Bank Watch roundup: Wells results show consumer lending beats Wall Street
04/14/2014 7:00 AM
04/14/2014 7:43 AM
CAN WELLS FARGO COUNT ON A MORTGAGE TURNAROUND?: Mortgage originations at Wells Fargo hit the lowest level since the Wachovia merger in the first quarter, the bank said Friday. The bank's top executives are counting on that being the rock bottom. At least the Wall Street Journal says the earnings results show that Wells Fargo's consumer and business lending is more lucrative than JPMorgan Chase's Wall Street trading.
GRANDMA IS YOUR NEW MORTGAGE LENDER: No joke — grandparents are helping people buy homes at all points on the spectrum, from giving $5,000 toward a downpayment to actually collecting interest payments and principal on an actual mortgage, the Boston Globe reports. In many cases, it's actually a business decision.
DELOITTE ADVISES ON A DEAL: The Charlotte investment banking team at Deloitte Corporate Finance advised Level Four Orthotics & Prosthetics Inc. with a recapitalization through Orlando-based Penta Mezzanine Fund, Deloitte said.

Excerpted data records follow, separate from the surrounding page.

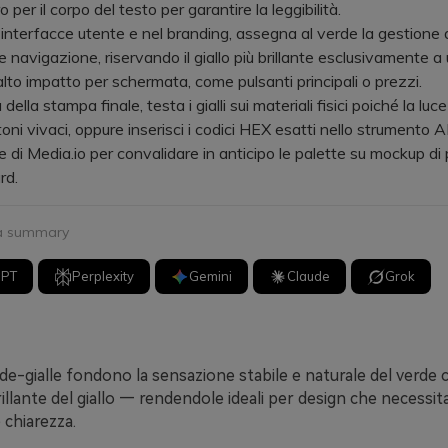
 per il corpo del testo per garantire la leggibilità.
terfacce utente e nel branding, assegna al verde la gestione di
e navigazione, riservando il giallo più brillante esclusivamente a
lto impatto per schermata, come pulsanti principali o prezzi.
la stampa finale, testa i gialli sui materiali fisici poiché la luce
toni vivaci, oppure inserisci i codici HEX esatti nello strumento A
 di Media.io per convalidare in anticipo le palette su mockup di
rd.
 a summary
GPT
Perplexity
Gemini
Claude
Grok
de-gialle fondono la sensazione stabile e naturale del verde 
illante del giallo — rendendole ideali per design che necessi
 chiarezza.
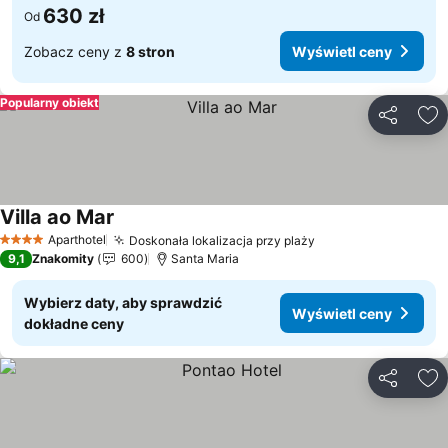
630 zł
Od
Zobacz ceny z
8 stron
Wyświetl ceny
Popularny obiekt
Udostępni
Do
Villa ao Mar
Wyświetl ceny
Aparthotel
Doskonała lokalizacja przy plaży
Wyświetl ceny
4 Kategoria
9,1
Znakomity
600
Santa Maria
Wybierz daty, aby sprawdzić
Wyświetl ceny
dokładne ceny
Udostępni
Do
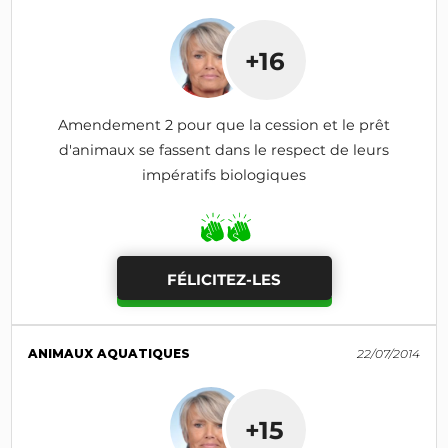
+16
Amendement 2 pour que la cession et le prêt
d'animaux se fassent dans le respect de leurs
impératifs biologiques
FÉLICITEZ-LES
ANIMAUX AQUATIQUES
22/07/2014
+15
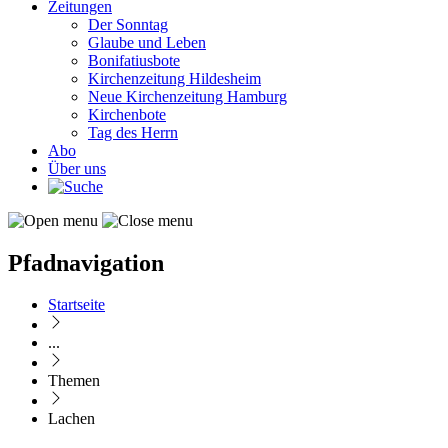
Zeitungen
Der Sonntag
Glaube und Leben
Bonifatiusbote
Kirchenzeitung Hildesheim
Neue Kirchenzeitung Hamburg
Kirchenbote
Tag des Herrn
Abo
Über uns
Pfadnavigation
Startseite
...
Themen
Lachen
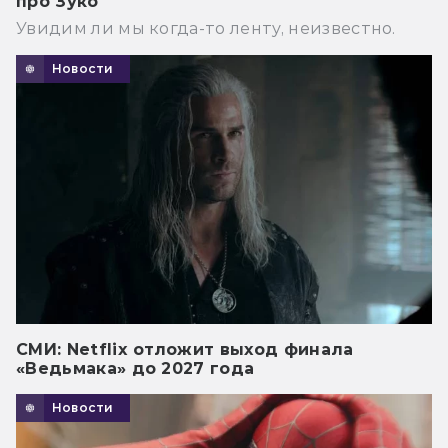
про Зуко
Увидим ли мы когда-то ленту, неизвестно.
Новости
СМИ: Netflix отложит выход финала
«Ведьмака» до 2027 года
Новости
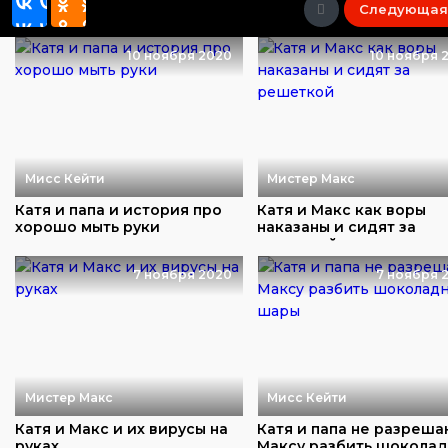
Следующая
10 ноября 2020
10 ноября 
Мисс Кейти
Мистер Макс
Катя и папа и история про
Катя и Макс как воры
хорошо мыть руки
наказаны и сидят за
решеткой
7 ноября 2020
7 ноября 
Мистер Макс
Мисс Кейти
Катя и Макс и их вирусы на
Катя и папа не разреша
руках
Максу разбить шокола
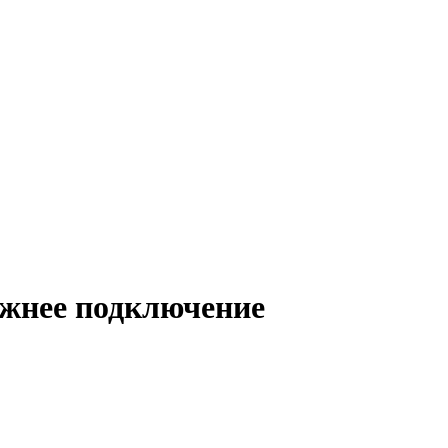
нижнее подключение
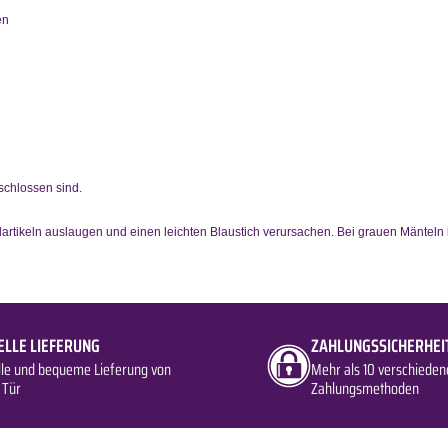
en
eschlossen sind.
lartikeln auslaugen und einen leichten Blaustich verursachen. Bei grauen Mänteln
ELLE LIEFERUNG
ZAHLUNGSSICHERHEI
lle und bequeme Lieferung von
Mehr als 10 verschieden
 Tür
Zahlungsmethoden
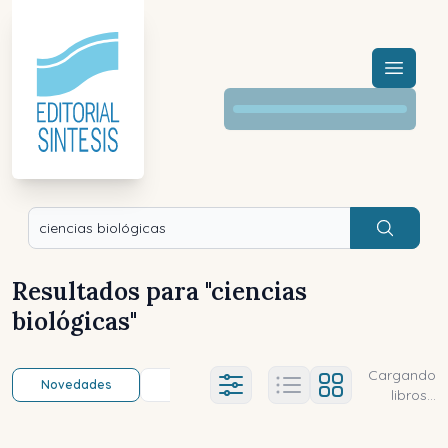
Menú a
Buscar
Resultados para "
ciencias
biológicas
"
Cargando
Novedades
Título (a-z)
Título (z-a)
A
Ajustes abierto
libros...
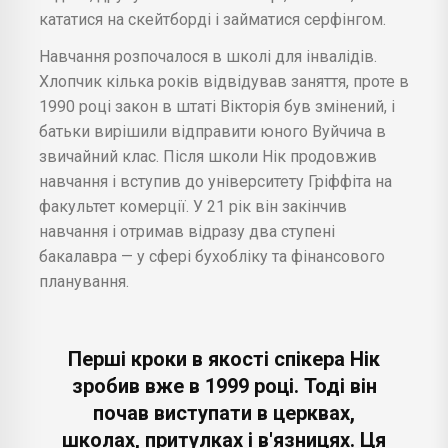
кататися на скейтборді і займатися серфінгом.
Навчання розпочалося в школі для інвалідів.
Хлопчик кілька років відвідував заняття, проте в
1990 році закон в штаті Вікторія був змінений, і
батьки вирішили відправити юного Вуйчича в
звичайний клас. Після школи Нік продовжив
навчання і вступив до університету Гріффіта на
факультет комерції. У 21 рік він закінчив
навчання і отримав відразу два ступені
бакалавра — у сфері бухобліку та фінансового
планування.
Перші кроки в якості спікера Нік
зробив вже в 1999 році. Тоді він
почав виступати в церквах,
школах, притулках і в'язницях. Ця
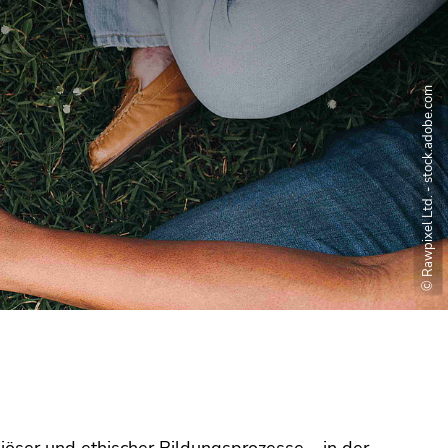
© Rawpixel Ltd. - stock.adobe.com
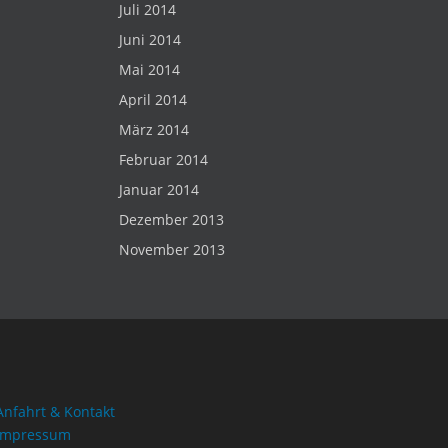
Juli 2014
Juni 2014
Mai 2014
April 2014
März 2014
Februar 2014
Januar 2014
Dezember 2013
November 2013
Anfahrt & Kontakt
Impressum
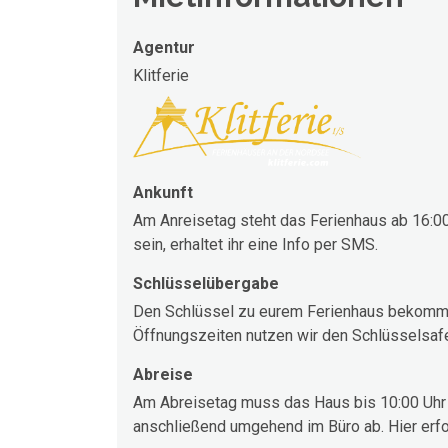
Agentur
Klitferie
Ankunft
Am Anreisetag steht das Ferienhaus ab 16:00 
sein, erhaltet ihr eine Info per SMS.
Schlüsselübergabe
Den Schlüssel zu eurem Ferienhaus bekommt i
Öffnungszeiten nutzen wir den Schlüsselsaf
Abreise
Am Abreisetag muss das Haus bis 10:00 Uhr 
anschließend umgehend im Büro ab. Hier erfo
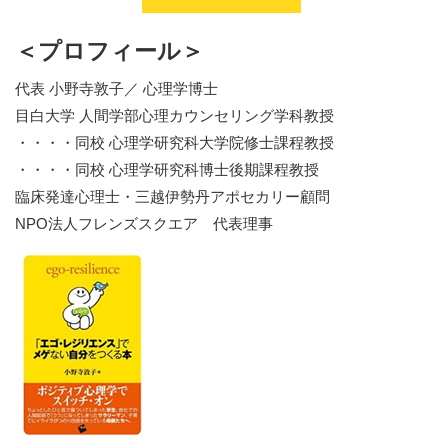
＜プロフィール＞
代表 小野寺敦子／ 心理学博士
目白大学 人間学部心理カウンセリング学科教授
・・・・同校 心理学研究科大学院修士課程教授
・・・・同校 心理学研究科博士後期課程教授
臨床発達心理士・三越伊勢丹アポセカリー顧問
NPO法人フレンズスクエア 代表理事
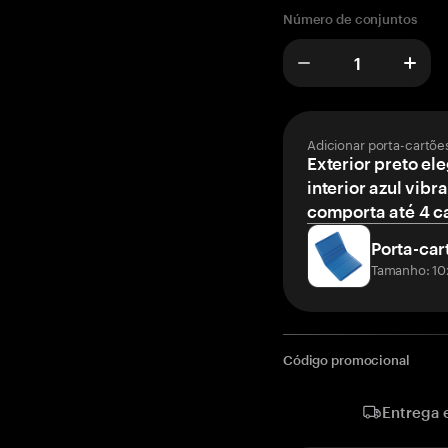
Número de conjuntos
Adicionar porta-cartõe
Exterior preto el
interior azul vibr
comporta até 4 c
Porta-car
Tamanho: 10
Código promocional
Entrega 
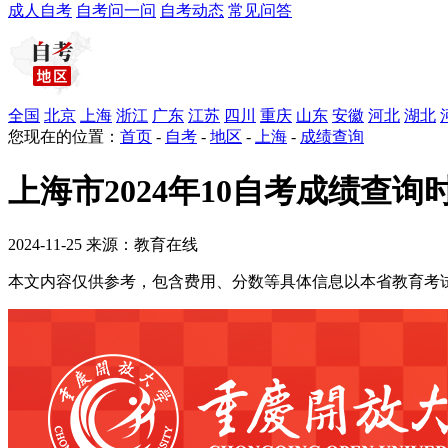
成人自考
自考问一问
自考动态
常见问答
全国
北京
上海
浙江
广东
江苏
四川
重庆
山东
安徽
河北
湖北
您现在的位置：
首页
-
自考
-
地区
-
上海
-
成绩查询
上海市2024年10自考成绩查询时
2024-11-25 来源：教育在线
本文内容仅供参考，包含费用、分数等具体信息以本省教育考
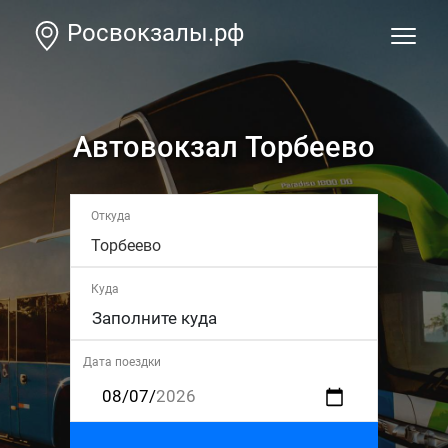
Росвокзалы.рф
Автовокзал Торбеево
Откуда
Торбеево
Куда
Дата поездки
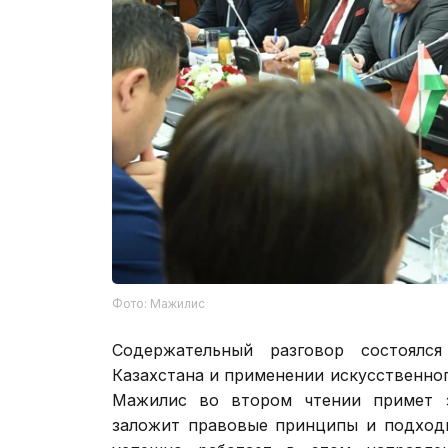
Фото: Мажилис
Содержательный разговор состоялс
Казахстана и применении искусственног
Мажилис во втором чтении примет з
заложит правовые принципы и подходы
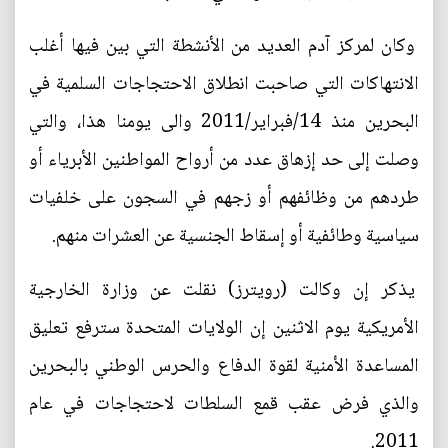
وكان لمركز آدم العديد من الأنشطة التي بين فيها أغلب
الانتهاكات التي صاحبت انطلاق الاحتجاجات السلمية في
البحرين منذ 14/فبراير/2011 والى يومنا هذا، والتي
وصلت إلى حد إزهاق عدد من أرواح المواطنين الأبرياء أو
طردهم من وظائفهم أو زجهم في السجون على خلفيات
سياسية وطائفية أو إسقاط الجنسية عن العشرات منهم.
يذكر إن وكالت (رويترز) نقلت عن وزارة الخارجية
الأمريكية يوم الاثنين إن الولايات المتحدة سترفع تعليق
المساعدة الأمنية لقوة الدفاع والحرس الوطني بالبحرين
والذي فرض عقب قمع السلطات لاحتجاجات في عام
2011.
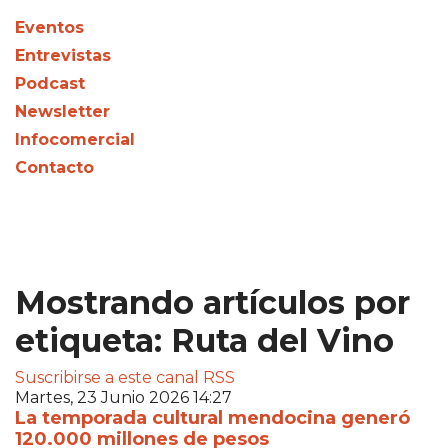
Eventos
Entrevistas
Podcast
Newsletter
Infocomercial
Contacto
Mostrando artículos por
etiqueta: Ruta del Vino
Suscribirse a este canal RSS
Martes, 23 Junio 2026 14:27
La temporada cultural mendocina generó
120.000 millones de pesos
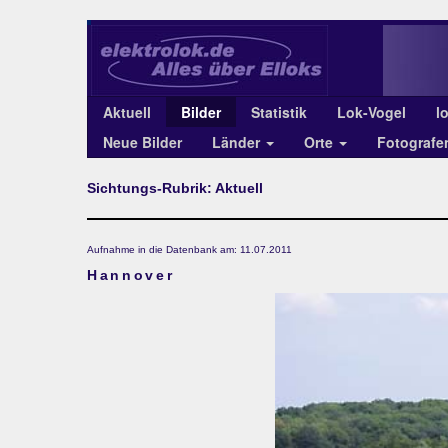
Aktuell
Bilder
Statistik
Lok-Vogel
l
Neue Bilder
Länder
Orte
Fotograf
Sichtungs-Rubrik: Aktuell
Aufnahme in die Datenbank am: 11.07.2011
Hannover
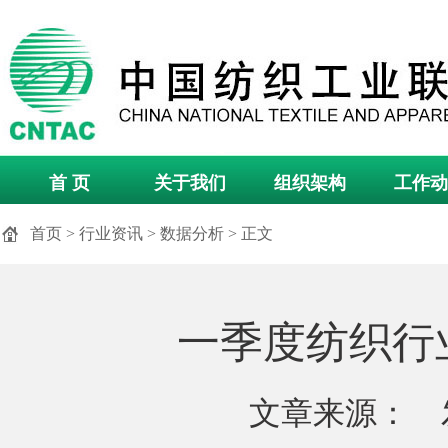
首 页
关于我们
组织架构
工作动
首页
>
行业资讯
>
数据分析
> 正文
一季度纺织行
文章来源： 发布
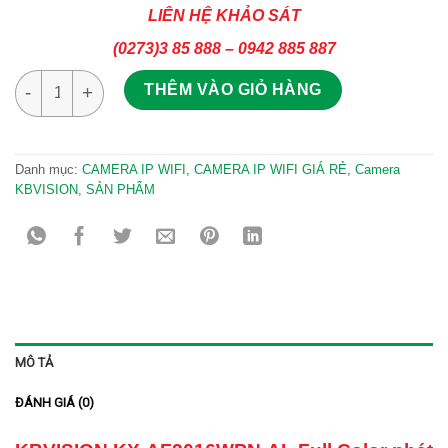
LIÊN HỆ KHẢO SÁT
(0273)3 85 888 – 0942 885 887
Camera IP PTZ Wifi 2MP KBVISION KX-AF2016WPN-AL số lượn
THÊM VÀO GIỎ HÀNG
Danh mục:
CAMERA IP WIFI
,
CAMERA IP WIFI GIÁ RẺ
,
Camera
KBVISION
,
SẢN PHẨM
MÔ TẢ
ĐÁNH GIÁ (0)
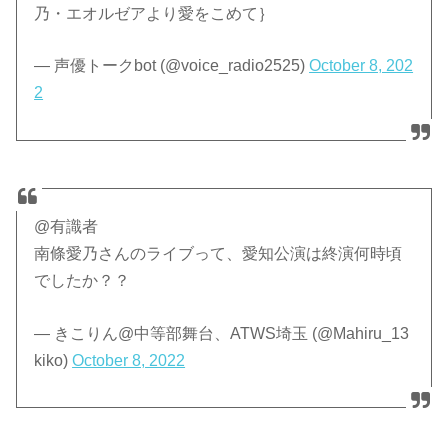
乃・エオルゼアより愛をこめて｝
— 声優トークbot (@voice_radio2525)
October 8, 202
2
@有識者
南條愛乃さんのライブって、愛知公演は終演何時頃
でしたか？？
— きこりん@中等部舞台、ATWS埼玉 (@Mahiru_13
kiko)
October 8, 2022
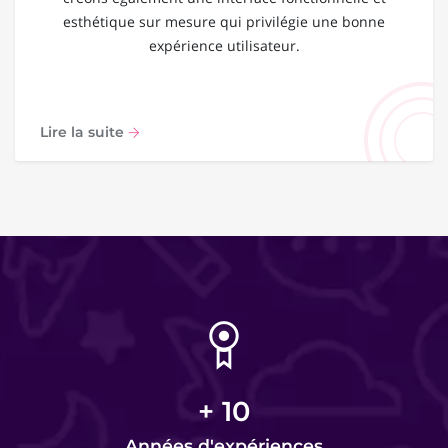
esthétique sur mesure qui privilégie une bonne
expérience utilisateur.
Lire la suite
+
10
Années d'expériences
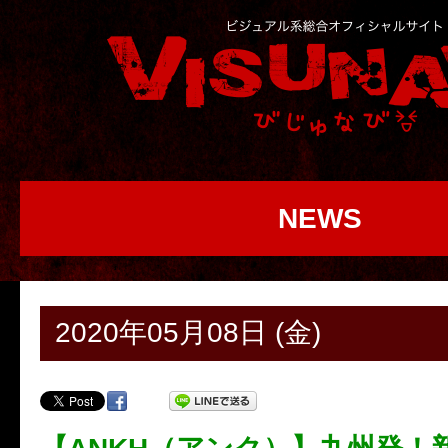
NEWS
2020年05月08日 (金)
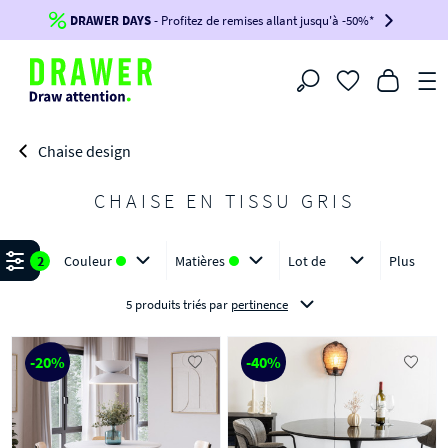
DRAWER DAYS
Jusqu'à
-100€*
- Profitez de remises allant jusqu'à -50%*
sur votre commande !
BIKINI30
BIKINI50
BIKINI100
Filtrer
-voir conditions en bas de page-
Chaise design
CHAISE EN TISSU GRIS
Affiner
2
Couleur
Matières
Lot de
Plus
5 produits triés
par
pertinence
-20%
-40%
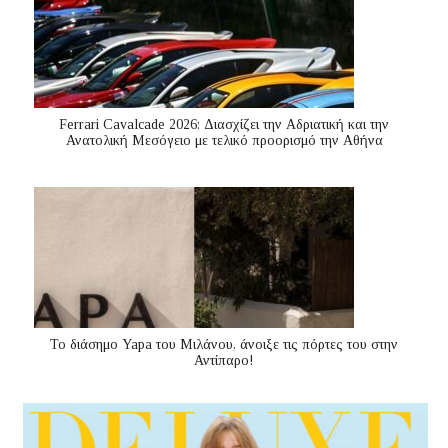
Ferrari Cavalcade 2026: Διασχίζει την Αδριατική και την
Ανατολική Μεσόγειo με τελικό προορισμό την Αθήνα
Το διάσημο Yapa του Μιλάνου, άνοιξε τις πόρτες του στην
Αντίπαρο!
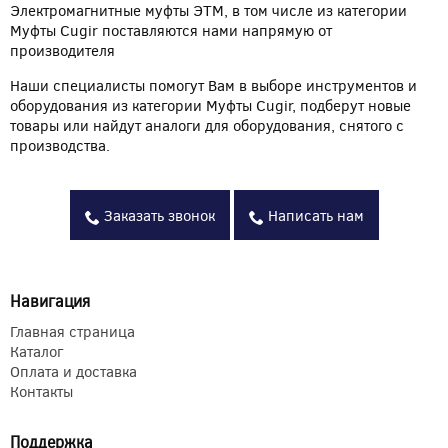
Электромагнитные муфты ЭТМ, в том числе из категории
Муфты Cugir поставляются нами напрямую от
производителя
Наши специалисты помогут Вам в выборе инструментов и
оборудования из категории Муфты Cugir, подберут новые
товары или найдут аналоги для оборудования, снятого с
производства.
Заказать звонок
Написать нам
Навигация
Главная страница
Каталог
Оплата и доставка
Контакты
Поддержка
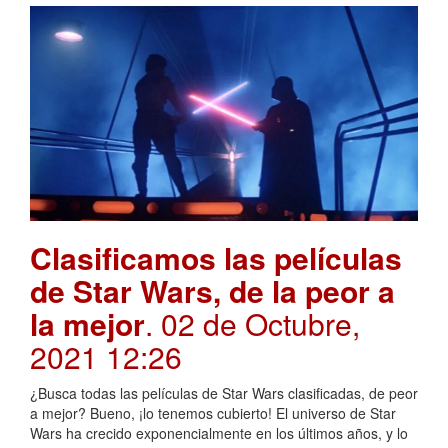
Clasificamos las películas
de Star Wars, de la peor a
la mejor
. 02 de Octubre,
2021 12:26
¿Busca todas las películas de Star Wars clasificadas, de peor
a mejor? Bueno, ¡lo tenemos cubierto! El universo de Star
Wars ha crecido exponencialmente en los últimos años, y lo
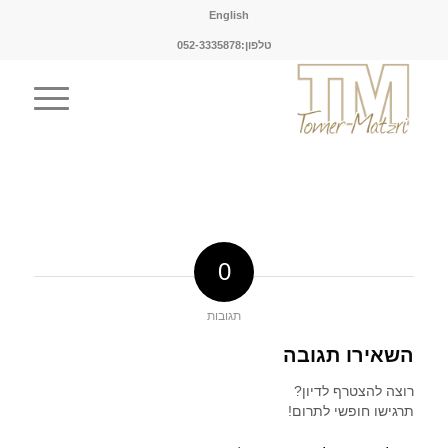
English
טלפון:052-3335878
0
תגובות
השאירו תגובה
רוצה להצטרף לדיון?
תרגישו חופשי לתרום!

BOFA STRATEGIST SAYS TO COUNT ON A CORRECTION: Bank of America's chief investment strategist says the market is due for a 10 to 15 percent pullback in August, MarketWatch reports.
CITIGROUP CUTS MORE JOBS: Including that of the younger brother of former Citi CEO Charles Prince, the Wall Street Journal reports.
WHY STEVE COHEN IS THE 'GODFATHER' OF WALL STREET: The Guardian says that his firm's legal troubles and connection to insider trading charges hasn't left a mark on the hedge fund titan.
SPANISH BANKS PUSHING THEIR OWN HOMES HARD: Banks in the country are offering 100 percent financing and below-market interest rates to people who want to buy the thousands of foreclosed homes they won in the hard-hit country, the Wall Street Journal reports.
FEES DRAINING RETIREMENT ACCOUNTS: A new study says that the average 401(k) fee will drain $70,000 from your account over the typical career. They're assuming a 1 percent of assets annual fee for a 25-year-old making the U.S. median wage, and comparing it to funds charging 0.25 percent of assets.